▶ [WHAT IS NEEDED] Extract the lines from the first line of the records below through the line containing "- Works with", inclusive, and reproduce them exactly as written.

----

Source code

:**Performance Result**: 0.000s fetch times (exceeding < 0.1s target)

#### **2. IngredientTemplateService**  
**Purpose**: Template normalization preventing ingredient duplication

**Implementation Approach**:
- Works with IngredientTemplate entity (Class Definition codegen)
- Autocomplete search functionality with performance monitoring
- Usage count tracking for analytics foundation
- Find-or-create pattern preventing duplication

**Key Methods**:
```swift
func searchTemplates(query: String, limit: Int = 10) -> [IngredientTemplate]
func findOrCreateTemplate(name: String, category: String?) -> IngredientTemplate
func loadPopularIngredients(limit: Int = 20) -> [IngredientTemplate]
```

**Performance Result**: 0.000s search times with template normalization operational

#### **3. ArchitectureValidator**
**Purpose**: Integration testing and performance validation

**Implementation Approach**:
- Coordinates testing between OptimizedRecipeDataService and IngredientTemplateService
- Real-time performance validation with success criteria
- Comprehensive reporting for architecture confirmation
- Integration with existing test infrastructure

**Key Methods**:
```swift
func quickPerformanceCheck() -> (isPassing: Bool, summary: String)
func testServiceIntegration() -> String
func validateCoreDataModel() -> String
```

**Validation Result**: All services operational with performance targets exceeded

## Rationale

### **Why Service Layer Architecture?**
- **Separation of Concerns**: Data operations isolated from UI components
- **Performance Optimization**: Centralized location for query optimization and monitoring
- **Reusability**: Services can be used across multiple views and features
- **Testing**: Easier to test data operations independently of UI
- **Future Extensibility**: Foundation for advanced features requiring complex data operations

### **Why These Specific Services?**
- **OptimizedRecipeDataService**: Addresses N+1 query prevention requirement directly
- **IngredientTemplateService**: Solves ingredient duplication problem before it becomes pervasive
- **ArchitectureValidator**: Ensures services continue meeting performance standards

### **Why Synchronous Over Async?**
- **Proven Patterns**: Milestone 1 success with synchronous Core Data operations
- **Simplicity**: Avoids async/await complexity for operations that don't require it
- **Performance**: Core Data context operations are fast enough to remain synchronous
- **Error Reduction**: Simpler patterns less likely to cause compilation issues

----

▶ [ANSWER TO THE EXERCISE]
Source code

:**Performance Result**: 0.000s fetch times (exceeding < 0.1s target)

#### **2. IngredientTemplateService**  
**Purpose**: Template normalization preventing ingredient duplication

**Implementation Approach**:
- Works with IngredientTemplate entity (Class Definition codegen)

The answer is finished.